[PROBLEM STATEMENT]:
From the first line to the last, copy the material exactly.

[MATERIAL TO PROCESS]:
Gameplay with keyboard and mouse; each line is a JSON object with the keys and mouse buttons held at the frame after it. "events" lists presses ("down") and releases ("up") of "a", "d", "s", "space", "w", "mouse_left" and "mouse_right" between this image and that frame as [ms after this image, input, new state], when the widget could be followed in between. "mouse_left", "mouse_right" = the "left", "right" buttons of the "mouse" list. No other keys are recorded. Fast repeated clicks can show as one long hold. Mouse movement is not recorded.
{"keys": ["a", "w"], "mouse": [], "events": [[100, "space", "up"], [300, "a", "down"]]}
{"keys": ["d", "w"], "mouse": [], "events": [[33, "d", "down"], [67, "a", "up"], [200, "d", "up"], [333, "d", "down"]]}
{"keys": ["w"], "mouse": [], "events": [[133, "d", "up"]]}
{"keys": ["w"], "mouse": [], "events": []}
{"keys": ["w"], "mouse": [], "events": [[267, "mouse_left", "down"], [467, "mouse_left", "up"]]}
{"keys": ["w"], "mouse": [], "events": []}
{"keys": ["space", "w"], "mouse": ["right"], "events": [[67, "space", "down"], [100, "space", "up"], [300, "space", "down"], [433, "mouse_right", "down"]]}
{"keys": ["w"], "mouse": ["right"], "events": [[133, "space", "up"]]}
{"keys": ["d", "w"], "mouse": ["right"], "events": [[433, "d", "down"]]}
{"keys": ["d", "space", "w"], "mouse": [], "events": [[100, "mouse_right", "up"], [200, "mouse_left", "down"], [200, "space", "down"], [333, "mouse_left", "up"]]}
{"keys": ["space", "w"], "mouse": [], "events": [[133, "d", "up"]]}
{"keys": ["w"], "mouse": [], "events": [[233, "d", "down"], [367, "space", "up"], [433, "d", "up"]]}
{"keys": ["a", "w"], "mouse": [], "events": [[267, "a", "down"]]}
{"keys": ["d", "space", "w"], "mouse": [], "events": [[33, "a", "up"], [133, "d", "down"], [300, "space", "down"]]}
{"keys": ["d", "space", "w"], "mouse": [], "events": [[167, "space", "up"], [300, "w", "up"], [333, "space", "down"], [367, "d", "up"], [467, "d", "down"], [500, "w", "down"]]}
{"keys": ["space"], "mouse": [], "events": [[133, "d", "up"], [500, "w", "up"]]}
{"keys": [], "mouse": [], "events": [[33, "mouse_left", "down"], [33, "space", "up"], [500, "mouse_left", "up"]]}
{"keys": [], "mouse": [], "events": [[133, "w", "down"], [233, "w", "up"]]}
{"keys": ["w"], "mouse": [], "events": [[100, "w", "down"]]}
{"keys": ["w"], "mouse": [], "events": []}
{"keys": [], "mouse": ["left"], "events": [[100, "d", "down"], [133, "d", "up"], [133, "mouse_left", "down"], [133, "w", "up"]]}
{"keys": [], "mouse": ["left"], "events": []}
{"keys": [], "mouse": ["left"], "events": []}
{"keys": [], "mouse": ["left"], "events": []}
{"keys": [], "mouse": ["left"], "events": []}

[OUTPUT FOR THIS TASK]:
Gameplay with keyboard and mouse; each line is a JSON object with the keys and mouse buttons held at the frame after it. "events" lists presses ("down") and releases ("up") of "a", "d", "s", "space", "w", "mouse_left" and "mouse_right" between this image and that frame as [ms after this image, input, new state], when the widget could be followed in between. "mouse_left", "mouse_right" = the "left", "right" buttons of the "mouse" list. No other keys are recorded. Fast repeated clicks can show as one long hold. Mouse movement is not recorded.
{"keys": ["a", "w"], "mouse": [], "events": [[100, "space", "up"], [300, "a", "down"]]}
{"keys": ["d", "w"], "mouse": [], "events": [[33, "d", "down"], [67, "a", "up"], [200, "d", "up"], [333, "d", "down"]]}
{"keys": ["w"], "mouse": [], "events": [[133, "d", "up"]]}
{"keys": ["w"], "mouse": [], "events": []}
{"keys": ["w"], "mouse": [], "events": [[267, "mouse_left", "down"], [467, "mouse_left", "up"]]}
{"keys": ["w"], "mouse": [], "events": []}
{"keys": ["space", "w"], "mouse": ["right"], "events": [[67, "space", "down"], [100, "space", "up"], [300, "space", "down"], [433, "mouse_right", "down"]]}
{"keys": ["w"], "mouse": ["right"], "events": [[133, "space", "up"]]}
{"keys": ["d", "w"], "mouse": ["right"], "events": [[433, "d", "down"]]}
{"keys": ["d", "space", "w"], "mouse": [], "events": [[100, "mouse_right", "up"], [200, "mouse_left", "down"], [200, "space", "down"], [333, "mouse_left", "up"]]}
{"keys": ["space", "w"], "mouse": [], "events": [[133, "d", "up"]]}
{"keys": ["w"], "mouse": [], "events": [[233, "d", "down"], [367, "space", "up"], [433, "d", "up"]]}
{"keys": ["a", "w"], "mouse": [], "events": [[267, "a", "down"]]}
{"keys": ["d", "space", "w"], "mouse": [], "events": [[33, "a", "up"], [133, "d", "down"], [300, "space", "down"]]}
{"keys": ["d", "space", "w"], "mouse": [], "events": [[167, "space", "up"], [300, "w", "up"], [333, "space", "down"], [367, "d", "up"], [467, "d", "down"], [500, "w", "down"]]}
{"keys": ["space"], "mouse": [], "events": [[133, "d", "up"], [500, "w", "up"]]}
{"keys": [], "mouse": [], "events": [[33, "mouse_left", "down"], [33, "space", "up"], [500, "mouse_left", "up"]]}
{"keys": [], "mouse": [], "events": [[133, "w", "down"], [233, "w", "up"]]}
{"keys": ["w"], "mouse": [], "events": [[100, "w", "down"]]}
{"keys": ["w"], "mouse": [], "events": []}
{"keys": [], "mouse": ["left"], "events": [[100, "d", "down"], [133, "d", "up"], [133, "mouse_left", "down"], [133, "w", "up"]]}
{"keys": [], "mouse": ["left"], "events": []}
{"keys": [], "mouse": ["left"], "events": []}
{"keys": [], "mouse": ["left"], "events": []}
{"keys": [], "mouse": ["left"], "events": []}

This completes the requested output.